The system will load the saved FAISS index and metadata from the storage directory.
The chat window will appear, and you can start asking questions immediately.

Chatting with Your Documents:

Once the knowledge base is ready, type your question into the chat box at the bottom and press Enter or click "Submit".
The model will generate an answer based on the documents you provided.
The sources used to generate the answer will be displayed below the chat window.

📂 Project Structure

.
├── configs/
│   └── config.yaml         # Main configuration file for models, paths, etc.
├── core/
│   ├── embedder.py         # Handles text embedding.
│   ├── llm_interface.py    # Handles reranking and answer generation.
│   ├── loader.py           # Loads and parses documents.
│   ├── schema.py           # Defines data structures (Document, Chunk).
│   ├── splitter.py         # Splits documents into chunks.
│   └── vector_store.py     # Manages FAISS & BM25 indices.
├── service/
│   └── rag_service.py      # Orchestrates the entire RAG pipeline.
├── storage/                # Default location for saved indices (auto-generated).
│   └── ...
├── ui/
│   └── app.py              # Contains the Gradio UI logic.
├── utils/
│   └── logger.py           # Logging configuration.
├── assets/
│   └── 1.png               # Screenshot of the application.
├── main.py                 # Entry point to run the application.
└── requirements.txt        # Python package dependencies.

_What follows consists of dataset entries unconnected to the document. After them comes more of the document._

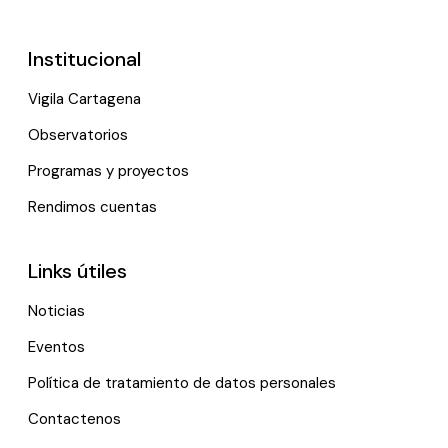
Institucional
Vigila Cartagena
Observatorios
Programas y proyectos
Rendimos cuentas
Links útiles
Noticias
Eventos
Política de tratamiento de datos personales
Contactenos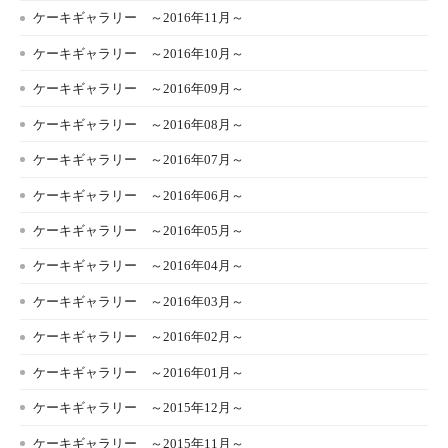
ケーキギャラリー ～2016年11月～
ケーキギャラリー ～2016年10月～
ケーキギャラリー ～2016年09月～
ケーキギャラリー ～2016年08月～
ケーキギャラリー ～2016年07月～
ケーキギャラリー ～2016年06月～
ケーキギャラリー ～2016年05月～
ケーキギャラリー ～2016年04月～
ケーキギャラリー ～2016年03月～
ケーキギャラリー ～2016年02月～
ケーキギャラリー ～2016年01月～
ケーキギャラリー ～2015年12月～
ケーキギャラリー ～2015年11月～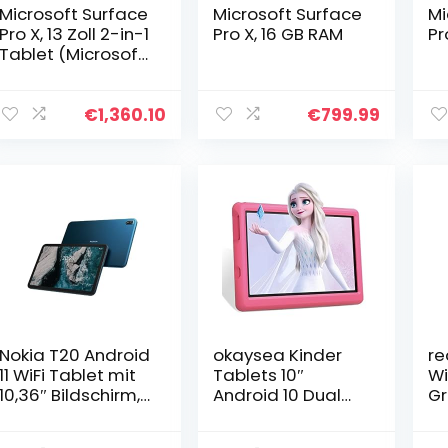
Microsoft Surface
Microsoft Surface
Mi
Pro X, 13 Zoll 2-in-1
Pro X, 16 GB RAM
Pr
Tablet (Microsoft
SQ2, 16 GB RAM,
512 GB SSD, Win 11
Home)
€
1,360.10
€
799.99
Nokia T20 Android
okaysea Kinder
re
11 WiFi Tablet mit
Tablets 10″
Wi
10,36″ Bildschirm,
Android 10 Dual
Gr
4GB RAM/64GB
Kamera 2GB RAM
Di
ROM, 8200mAh
32 GB ROM WLAN
Ak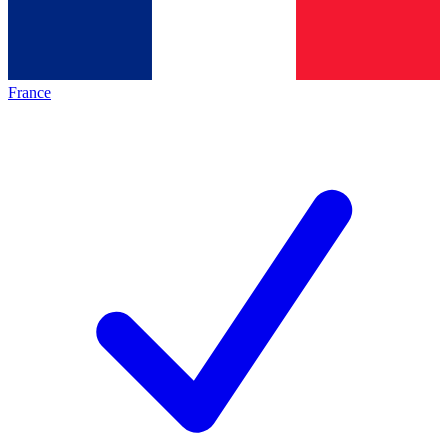
France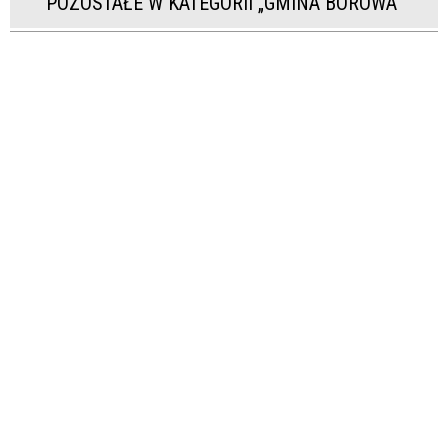
POZOSTAŁE W KATEGORII „GMINA BOROWA”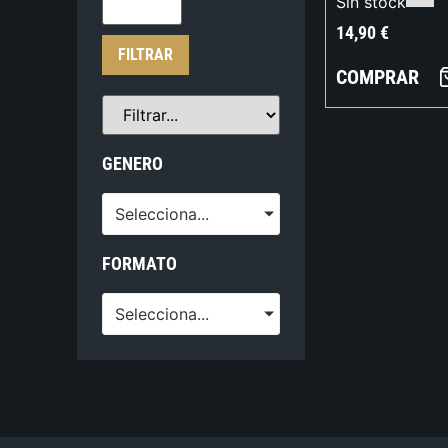
Sin stock
14,90
€
FILTRAR
COMPRAR
GENERO
Selecciona...
FORMATO
Selecciona...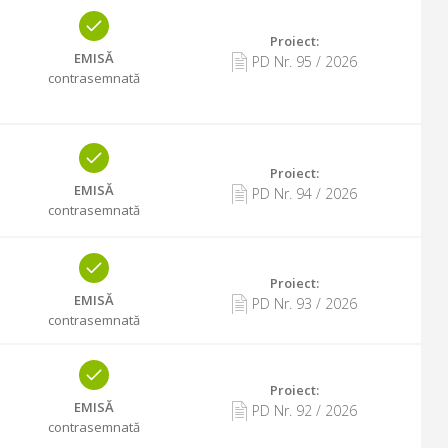
Proiect:
EMISĂ
PD Nr.
95
/
2026
contrasemnată
Proiect:
EMISĂ
PD Nr.
94
/
2026
contrasemnată
Proiect:
EMISĂ
PD Nr.
93
/
2026
contrasemnată
Proiect:
EMISĂ
PD Nr.
92
/
2026
contrasemnată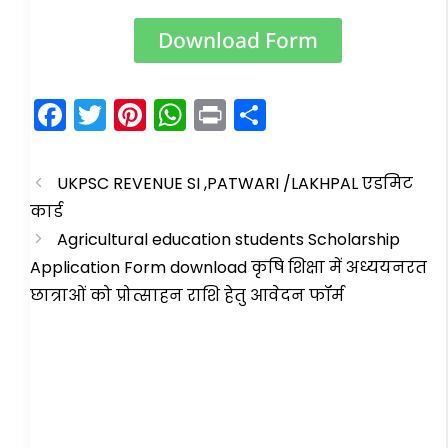
Download Form
F
T
Pi
W
Pr
S
a
w
nt
h
in
h
c
itt
er
a
t
ar
UKPSC REVENUE SI ,PATWARI /LAKHPAL एडमिट
e
er
e
ts
e
कार्ड
b
st
A
Agricultural education students Scholarship
o
p
Application Form download कृषि शिक्षा में अध्ययनरत
छात्राओं को प्रोत्साहन राशि हेतु आवेदन फॉर्म
o
p
k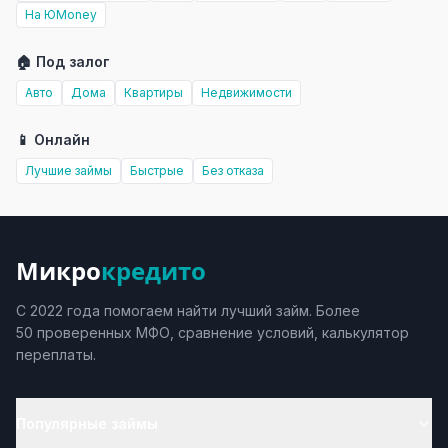
На ЮMoney
🏠 Под залог
Авто
Дома
Квартиры
Недвижимости
📱 Онлайн
Лучшие займы
Быстрые
Без отказа
Микро
кредито
С 2022 года помогаем найти лучший займ. Более
50 проверенных МФО, сравнение условий, калькулятор
переплаты.
Популярные займы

🔧 Configuration Details (`config.yaml`)

You can customize the RAG pipeline by modifying configs/config.yaml:

models: Specify the Hugging Face models for embedding, reranking, and generation.
vector_store: Define the paths where the FAISS index and metadata will be saved.
splitter: Control the HierarchicalSemanticSplitter behavior.
- parent_chunk_size: The target size for larger context chunks.
- parent_chunk_overlap: The overlap between parent chunks.
- child_chunk_size: The target size for smaller, searchable chunks.
retrieval: Tune the retrieval and reranking process.
- retrieval_top_k: How many initial candidates to retrieve with hybrid search.
- rerank_top_k: How many final documents to pass to the LLM after reranking.
- hybrid_search_alpha: The weighting between vector search (alpha) and BM25 search (1 - alpha). 1.0 is pure vector search, 0.0 is pure keyword search.
generation: Set parameters for the final answer generation, like max_new_tokens.

🛣️ Future Roadmap

Support for more document types (e.g., .docx, .pptx, .html).
Implement response streaming for a more interactive chat experience.
Integrate with other vector databases like ChromaDB or Pinecone.
Create API endpoints for programmatic access to the RAG service.
Add more advanced logging and monitoring for enterprise use.

🤝 Contributing

Contributions are welcome! If you have ideas for improvements or find a bug, please feel free to open an issue or submit a pull request.

📄 License

This project is licensed under the MIT License. See the LICENSE file for details.